The results presented in Fig. 5 indicate, that not only the process time and the degree of feed concentration, but also a volume of fresh wastewater added to the feed had influence on the fouling intensity. The initial volume of feed amounted to 4 L, and the permeate volume obtained during 24 h of MD process amounted to 0.4–0.6 L. The losses of feed volume were periodically supplemented by adding OW2 wastewater (Fig. 5, points VF). The largest decline of efficiency was noted at the initial period, when a large volume of wastewater (4L) was heated to 323 K. A periodical dosage of smaller volumes of wastewater OW2 to thermally stabilized feed did not cause a significant reduction of the permeate flux. A similar effect (larger flux decrease) was observed when the concentrated feed was removed from installation and was exchanged by a new portion of wastewater (4L) (Fig. 5, from 1214 h). The applied periodic addition of OW2 wastewater caused the layers of deposit growth can be distinguished in the sediment structure (Fig. 9c). Such a result indicates that the application of thermal pre-treatment of tested wastewaters could cause a decline of the membrane fouling intensity during MD process.

The obtained results demonstrated that the formation of a significant amount of the sludge deposit on the membrane surfaces takes place during oily wastewater separation by MD process. The majority of sludge can be removed using a cyclic rinsing of the modules with water. However, the effectiveness of washing procedure was reduced (Fig. 5, points R1–R3), due to the occurrence of the membrane scaling besides the formation of organic deposit. The accumulation of CaCO3 scaling layer (Fig. 9c) caused a decline of the permeate flux by more than 40%. A rinsing of the membranes with HCl solution is a good solution in the case of CaCO3 scaling. The application of 5 wt% acid solution allowed to clean the membrane surfaces in a few minutes, and as a result, the permeate flux was increased to almost the initial values (Fig. 5, from 1450 h).

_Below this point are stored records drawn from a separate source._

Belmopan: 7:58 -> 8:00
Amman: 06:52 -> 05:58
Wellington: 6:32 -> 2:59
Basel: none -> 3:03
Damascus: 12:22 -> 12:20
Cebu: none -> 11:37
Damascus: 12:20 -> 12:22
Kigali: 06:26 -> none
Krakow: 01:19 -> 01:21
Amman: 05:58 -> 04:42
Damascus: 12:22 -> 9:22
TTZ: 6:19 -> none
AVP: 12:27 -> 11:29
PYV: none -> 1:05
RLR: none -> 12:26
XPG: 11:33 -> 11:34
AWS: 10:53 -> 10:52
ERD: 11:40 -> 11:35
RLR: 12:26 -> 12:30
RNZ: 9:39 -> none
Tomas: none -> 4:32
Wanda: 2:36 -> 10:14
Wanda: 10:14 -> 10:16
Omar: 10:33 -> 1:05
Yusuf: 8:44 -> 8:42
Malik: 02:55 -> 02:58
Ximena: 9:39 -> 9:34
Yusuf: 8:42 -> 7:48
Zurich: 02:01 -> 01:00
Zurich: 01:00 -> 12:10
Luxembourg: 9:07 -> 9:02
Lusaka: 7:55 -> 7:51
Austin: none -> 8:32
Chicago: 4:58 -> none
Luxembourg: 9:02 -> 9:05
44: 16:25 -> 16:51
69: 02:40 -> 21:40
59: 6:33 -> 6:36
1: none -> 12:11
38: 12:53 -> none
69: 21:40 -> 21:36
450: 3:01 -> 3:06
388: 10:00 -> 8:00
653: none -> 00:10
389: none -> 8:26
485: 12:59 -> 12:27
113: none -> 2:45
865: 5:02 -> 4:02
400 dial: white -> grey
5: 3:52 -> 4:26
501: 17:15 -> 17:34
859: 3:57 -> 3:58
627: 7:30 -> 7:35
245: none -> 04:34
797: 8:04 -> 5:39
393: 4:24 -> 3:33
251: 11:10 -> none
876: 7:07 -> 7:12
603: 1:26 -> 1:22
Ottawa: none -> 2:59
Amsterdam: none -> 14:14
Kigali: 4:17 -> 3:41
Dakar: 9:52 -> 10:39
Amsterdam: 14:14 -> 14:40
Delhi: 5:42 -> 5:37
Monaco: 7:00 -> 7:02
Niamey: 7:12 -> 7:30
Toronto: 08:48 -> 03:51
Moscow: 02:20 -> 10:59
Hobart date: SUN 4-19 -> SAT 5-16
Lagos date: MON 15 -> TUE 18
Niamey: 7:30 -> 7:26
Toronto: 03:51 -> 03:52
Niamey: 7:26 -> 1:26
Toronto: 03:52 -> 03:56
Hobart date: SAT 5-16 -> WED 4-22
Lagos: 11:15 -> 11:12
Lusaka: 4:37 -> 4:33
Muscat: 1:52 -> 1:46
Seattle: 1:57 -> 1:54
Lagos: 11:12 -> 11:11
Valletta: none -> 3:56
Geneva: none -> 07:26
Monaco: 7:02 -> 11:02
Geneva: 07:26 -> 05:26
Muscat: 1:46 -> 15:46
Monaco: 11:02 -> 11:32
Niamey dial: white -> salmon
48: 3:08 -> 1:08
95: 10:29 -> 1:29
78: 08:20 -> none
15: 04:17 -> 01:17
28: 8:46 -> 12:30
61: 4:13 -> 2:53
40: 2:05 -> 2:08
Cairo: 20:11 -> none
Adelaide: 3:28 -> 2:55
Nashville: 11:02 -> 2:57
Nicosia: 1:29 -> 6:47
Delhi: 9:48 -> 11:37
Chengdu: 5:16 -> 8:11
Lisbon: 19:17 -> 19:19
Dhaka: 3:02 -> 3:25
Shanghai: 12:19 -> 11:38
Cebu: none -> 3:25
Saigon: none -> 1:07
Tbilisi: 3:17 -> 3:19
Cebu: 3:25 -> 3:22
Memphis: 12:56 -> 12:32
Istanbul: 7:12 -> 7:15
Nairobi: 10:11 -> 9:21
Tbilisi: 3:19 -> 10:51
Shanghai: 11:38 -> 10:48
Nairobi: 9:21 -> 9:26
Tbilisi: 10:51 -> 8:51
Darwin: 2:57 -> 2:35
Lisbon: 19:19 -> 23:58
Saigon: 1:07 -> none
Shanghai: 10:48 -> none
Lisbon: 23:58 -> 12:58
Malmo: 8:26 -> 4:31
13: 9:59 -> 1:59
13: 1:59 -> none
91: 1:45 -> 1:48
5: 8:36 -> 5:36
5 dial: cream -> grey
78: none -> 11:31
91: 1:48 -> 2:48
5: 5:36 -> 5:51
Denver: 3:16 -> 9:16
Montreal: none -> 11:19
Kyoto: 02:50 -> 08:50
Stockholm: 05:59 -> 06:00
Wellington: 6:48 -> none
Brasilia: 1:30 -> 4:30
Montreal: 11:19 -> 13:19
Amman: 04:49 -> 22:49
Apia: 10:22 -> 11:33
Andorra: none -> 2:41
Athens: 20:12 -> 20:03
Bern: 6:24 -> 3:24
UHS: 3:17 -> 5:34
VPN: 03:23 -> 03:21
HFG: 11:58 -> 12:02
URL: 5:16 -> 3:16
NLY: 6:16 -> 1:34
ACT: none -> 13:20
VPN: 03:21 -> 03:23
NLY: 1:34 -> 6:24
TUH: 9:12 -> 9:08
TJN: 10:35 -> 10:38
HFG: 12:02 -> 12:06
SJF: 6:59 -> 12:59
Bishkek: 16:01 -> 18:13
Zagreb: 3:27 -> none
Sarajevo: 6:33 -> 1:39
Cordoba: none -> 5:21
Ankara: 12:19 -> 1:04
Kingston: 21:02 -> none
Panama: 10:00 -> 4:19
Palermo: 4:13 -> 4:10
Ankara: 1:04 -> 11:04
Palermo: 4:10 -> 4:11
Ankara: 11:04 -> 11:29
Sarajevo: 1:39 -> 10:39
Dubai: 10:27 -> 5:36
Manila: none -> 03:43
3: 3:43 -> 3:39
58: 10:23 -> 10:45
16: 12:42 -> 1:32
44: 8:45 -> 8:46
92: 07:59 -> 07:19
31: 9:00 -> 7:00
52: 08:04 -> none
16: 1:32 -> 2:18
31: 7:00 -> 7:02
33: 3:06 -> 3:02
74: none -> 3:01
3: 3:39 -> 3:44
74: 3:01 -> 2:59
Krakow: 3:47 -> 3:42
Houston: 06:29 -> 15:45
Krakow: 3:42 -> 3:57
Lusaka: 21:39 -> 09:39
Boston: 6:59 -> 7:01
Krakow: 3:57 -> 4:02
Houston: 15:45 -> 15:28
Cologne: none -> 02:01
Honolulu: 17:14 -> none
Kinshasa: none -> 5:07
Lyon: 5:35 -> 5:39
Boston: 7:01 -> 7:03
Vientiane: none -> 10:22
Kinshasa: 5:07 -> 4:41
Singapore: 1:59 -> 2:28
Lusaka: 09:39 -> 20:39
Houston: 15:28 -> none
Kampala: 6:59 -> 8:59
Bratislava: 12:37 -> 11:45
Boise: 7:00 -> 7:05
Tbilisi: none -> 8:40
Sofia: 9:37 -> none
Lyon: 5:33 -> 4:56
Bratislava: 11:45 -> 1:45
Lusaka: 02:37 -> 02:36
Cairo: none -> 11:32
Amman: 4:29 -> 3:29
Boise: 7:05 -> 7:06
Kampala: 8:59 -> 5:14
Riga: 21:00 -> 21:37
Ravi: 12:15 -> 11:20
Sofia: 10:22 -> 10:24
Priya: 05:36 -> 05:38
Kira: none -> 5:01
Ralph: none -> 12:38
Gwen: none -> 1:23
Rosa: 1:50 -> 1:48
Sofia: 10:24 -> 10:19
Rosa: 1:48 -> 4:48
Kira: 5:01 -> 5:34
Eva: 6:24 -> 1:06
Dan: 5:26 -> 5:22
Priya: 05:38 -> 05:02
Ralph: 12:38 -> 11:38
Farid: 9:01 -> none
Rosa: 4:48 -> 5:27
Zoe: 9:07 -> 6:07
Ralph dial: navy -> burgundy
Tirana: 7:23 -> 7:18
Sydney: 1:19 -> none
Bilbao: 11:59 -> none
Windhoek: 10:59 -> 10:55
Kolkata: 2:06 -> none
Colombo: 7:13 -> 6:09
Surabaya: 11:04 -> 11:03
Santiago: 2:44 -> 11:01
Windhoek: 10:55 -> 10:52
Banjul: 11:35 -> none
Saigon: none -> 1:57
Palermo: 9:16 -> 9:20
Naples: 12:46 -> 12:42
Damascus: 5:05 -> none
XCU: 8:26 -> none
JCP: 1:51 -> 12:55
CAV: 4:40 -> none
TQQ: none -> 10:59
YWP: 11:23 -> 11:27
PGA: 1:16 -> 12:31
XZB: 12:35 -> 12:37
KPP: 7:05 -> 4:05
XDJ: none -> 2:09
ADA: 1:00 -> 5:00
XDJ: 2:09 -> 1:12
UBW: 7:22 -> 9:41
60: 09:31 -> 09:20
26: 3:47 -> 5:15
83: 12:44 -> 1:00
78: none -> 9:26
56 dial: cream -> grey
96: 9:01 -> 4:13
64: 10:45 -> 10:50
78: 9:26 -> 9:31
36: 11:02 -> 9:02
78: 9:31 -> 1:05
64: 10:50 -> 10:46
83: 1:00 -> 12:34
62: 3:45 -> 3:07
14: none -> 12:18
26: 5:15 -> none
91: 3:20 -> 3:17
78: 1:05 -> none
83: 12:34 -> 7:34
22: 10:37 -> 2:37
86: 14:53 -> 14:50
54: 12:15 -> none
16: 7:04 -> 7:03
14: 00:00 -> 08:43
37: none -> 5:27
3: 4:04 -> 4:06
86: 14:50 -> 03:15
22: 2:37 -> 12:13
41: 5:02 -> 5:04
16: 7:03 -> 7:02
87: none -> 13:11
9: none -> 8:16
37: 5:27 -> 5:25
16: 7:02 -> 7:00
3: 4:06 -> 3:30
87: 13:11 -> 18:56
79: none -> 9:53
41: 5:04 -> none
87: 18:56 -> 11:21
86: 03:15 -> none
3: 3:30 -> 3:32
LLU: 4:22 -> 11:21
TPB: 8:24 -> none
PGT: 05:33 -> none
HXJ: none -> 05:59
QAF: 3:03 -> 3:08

The performed studies demonstrated that the MD process can be used for the treatment of saline oily wastewaters. The obtained degree of retention amounted to 98% for the inorganic compounds and more than 99% for the organic compounds.

It was confirmed that the membrane wall thickness has a significant effect on the MD process performance. A much better quality of the distillate was obtained for Accurel PP V8/2 HF membrane, which had four times thicker walls compared to Accurel PP S6/2 membrane.

The formation of substantial amounts of deposits on the membrane surface was observed during the MD process, hence, the process efficiency was reduced by 20–40% during 150–200 h of process operation. A decline of efficiency was limited by the application of a periodical rinsing of the membranes. Besides the formation of organic deposits on the membrane surface, the membrane scaling was also observed. The deposit of precipitated salts contained mainly CaCO3, and it can be effectively removed by rinsing the MD membranes with a 5 wt% HCl solution.